- **Assignment**
Collect every line in the records below that contains the word "LIST".

- **Provided data**
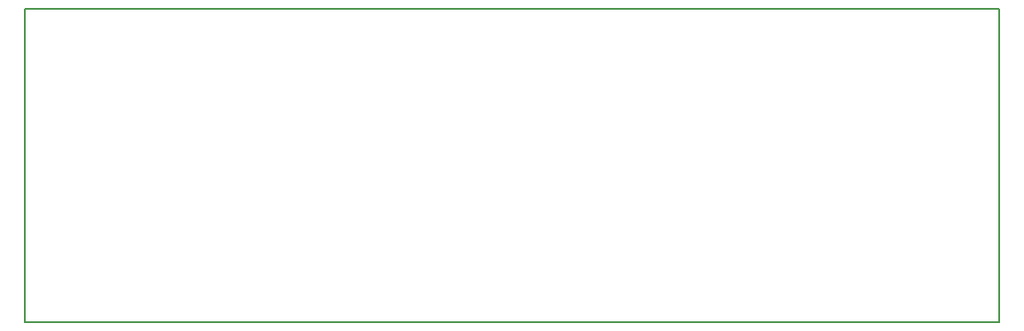
<source format=gbr>
G04 #@! TF.GenerationSoftware,KiCad,Pcbnew,5.1.9*
G04 #@! TF.CreationDate,2021-01-29T13:56:36+08:00*
G04 #@! TF.ProjectId,LaserSwitch-Slave,4c617365-7253-4776-9974-63682d536c61,rev?*
G04 #@! TF.SameCoordinates,Original*
G04 #@! TF.FileFunction,Profile,NP*
%FSLAX46Y46*%
G04 Gerber Fmt 4.6, Leading zero omitted, Abs format (unit mm)*
G04 Created by KiCad (PCBNEW 5.1.9) date 2021-01-29 13:56:36*
%MOMM*%
%LPD*%
G01*
G04 APERTURE LIST*
G04 #@! TA.AperFunction,Profile*
%ADD10C,0.150000*%
G04 #@! TD*
G04 APERTURE END LIST*
D10*
X107000000Y-85000000D02*
X107000000Y-115000000D01*
X107000000Y-85000000D02*
X200000000Y-85000000D01*
X200000000Y-115000000D02*
X200000000Y-85000000D01*
X107000000Y-115000000D02*
X200000000Y-115000000D01*
M02*

</source>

- **Worked solution**
G04 APERTURE LIST*
G04 APERTURE END LIST*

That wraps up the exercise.